__Testo di lettura__.
::::
C’è chi dice apertamente di non fidarsi più dei cellulari e delle batterie al litio: con il fatto che molte di queste apparecchiature elettroniche siano scoppiate in mezzo alla gente, per strada, nei mercati, nei negozi o nei bar, i libanesi non si sentono più sicuri e temono non vi siano più regole. Molti evitano di recarsi in luoghi troppo affollati e lontani da casa.
A sottolineare questa sensazione di insicurezza, se non di paura, è la dichiarazione stessa del ministro degli Esteri libanese quando ha affermato che quello impiegato da Israele è un metodo di guerra brutale e senza precedenti in fatto di terrorismo, che in questo caso colpisce dovunque e chiunque. In parallelo, il suo rappresentante presso le Nazioni Unite chiedeva di far cessare questa guerra tecnologica.
Benché Hezbollah venga considerato la punta di lancia della resistenza contro Israele, le altre componenti della società libanese, soprattutto i partiti cristiani, ritengono profondamente ingiusto che l’intero Libano debba pagare il prezzo del conflitto tra Israele ed il movimento sciita. In molti si chiedono: cosa potrà accadere domani?
Gli osservatori più astuti si rendono tuttavia conto che di fronte ad attacchi simili Hezbollah non può restare a guardare. Vi è però anche il pericolo di eccedere. Pur sapendo bene che tra i grandi attori non vi è nessuno favorevole ad una logica di escalation, si rendono anche conto che ad ogni colpo aumenterebbe il rischio.
In un accorato discorso rivolto al Libano, il presidente francese Macron si appellava ad una risoluzione diplomatica del conflitto sottolineando che non è interesse di nessuno intensificarlo.
I timori di Israele: Benché lo Stato Ebraico sia stato fiero del successo dell’operazione contro Hezbollah, la sua popolazione si sente inquieta. Si rende conto di essere ormai coinvolta su tre fronti e vede il paese ogni giorno sempre più criticato e isolato a livello internazionale.
Riguardo la possibilità di un conflitto su più vasta scala in Libano, gli israeliani sono divisi: alcuni premono sul governo per tornare nelle case che sono stati costretti ad abbandonare per motivi di sicurezza, altri invece temono l’eventualità di subire danni maggiori ed anche più vaste evacuazioni.
Parte della popolazione è in rotta da tempo con il governo Netanyahu per tutta una serie di motivi dei quali si è parlato in articoli precedenti, con adesso in più l’andamento del conflitto a Gaza e la questione degli ostaggi. Ogni settimana si svolgono regolarmente manifestazioni di protesta in diversi centri del paese, oggi più che mai diviso. Vi è chi pensa che il governo intenda aprire una nuova crisi a Nord per distogliere lo sguardo da Gaza, chi invece vota per il Likud e le destre radicali sentendosi, se non abbandonato, almeno preso in scarsa considerazione in quanto sfollati, mentre altri, a mio giudizio illudendosi, sperano che per via di tutti questi attacchi il Libano avrebbe potuto sollevarsi contro Hezbollah.
::::
__Estratto del dataset__.
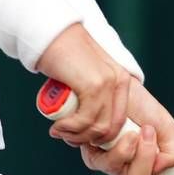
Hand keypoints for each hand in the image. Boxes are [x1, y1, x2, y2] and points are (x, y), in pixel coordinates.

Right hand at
::::
__Elenco dei compiti__.
1. Secondo il testo di lettura, che cosa chiedeva il rappresentante libanese presso le Nazioni Unite?
2. Elenca tutti i luoghi che il testo di lettura nomina subito dopo le parole «in mezzo alla gente» come posti in cui sono scoppiate le apparecchiature elettroniche.
Le righe del dataset sono materiale a sé, separato dal testo di lettura.

__Risultati per compito__.
1. Chiedeva di far cessare la guerra tecnologica.

2. Per strada, nei mercati, nei negozi, nei bar.